2. True and Fair Representation - Faithful representation is useful in financial reporting. The information is said to be true and fair when it is complete, impartial and does not involve material errors. Any omission or mispresentration of information can lead to economic or other phenomenon as false or misleading.
3. Understandability - Understandability is another aspect that ensures user to comprehend actual meaning. Public Sector enterprises should represent their financial information in such a way that corresponds to the nature of information and meets knowledge base of user. Classification, categorization, clear and concise information are some of the aspects that ensures better understandability of the information.
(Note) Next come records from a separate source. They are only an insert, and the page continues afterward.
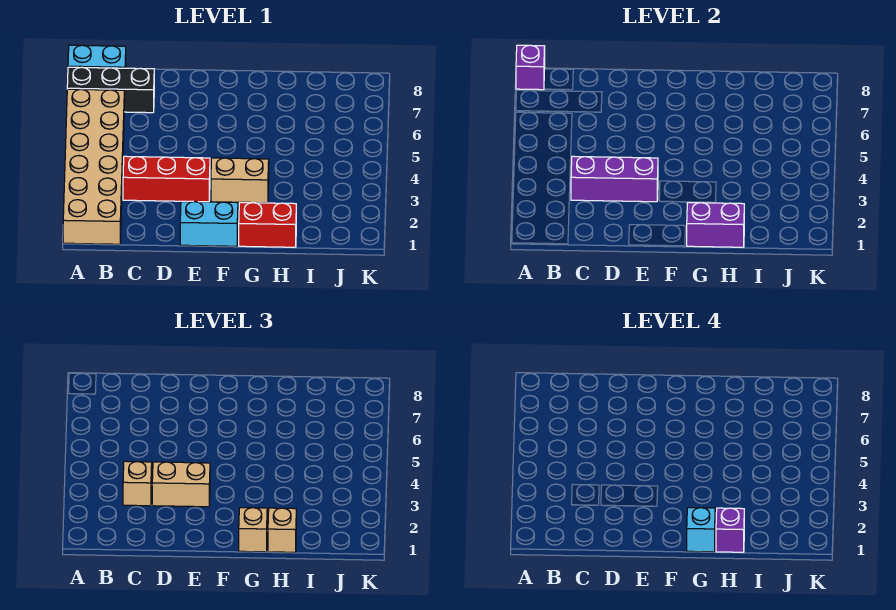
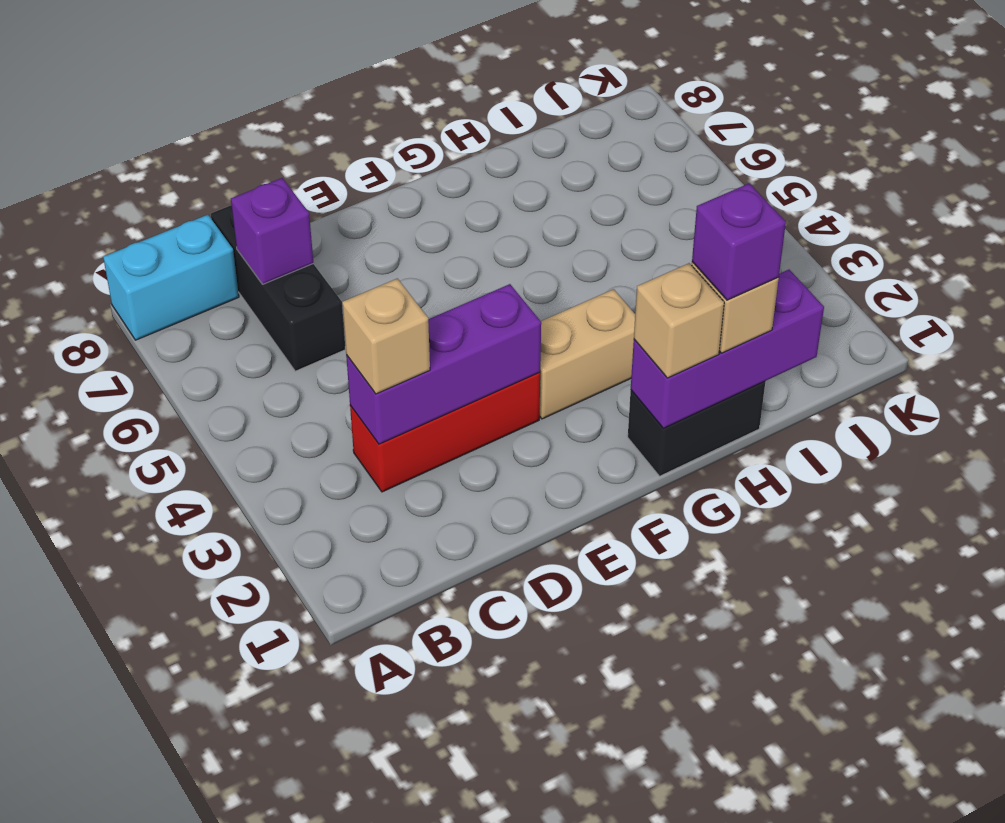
tan brick A1:B6 level 1 -> none
black brick A7:C7 level 1 -> black brick C6:C8 level 1
purple brick A8 level 2 -> purple brick C7 level 2
tan brick D3:E3 level 3 -> none
cyan brick E1:F1 level 1 -> none
red brick G1:H1 level 1 -> black brick G1:H1 level 1
purple brick G1:H1 level 2 -> purple brick G1:I1 level 2
cyan brick G1 level 4 -> none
4. Timeliness - On time information is necessary for the accountability and decision-making purposes. It can be used as a input if provided earlier and enhances its relevance. If the infomration is not provided on time, then it loses its usefulness.
5. Comparability - It is an essential quality of financial statements that enables the user to compare two sets of phenomenas. It describes the quality of two or more infomration to be compared on one common basis. Consistency is also an integral part of comparability. Factors like accounting principles, policies and methods of preparing financial statements increases the usefulness of information, thereby, making it more comparable for projected and actual outcomes.
6. Verifiability- Verifiability is the qualitative characteristic of information that enables the user to verify the economic and other information without material error. Verifiability is not only confined to single point estimate, but it should also include number of possible outcomes and related possibilities that can be verified.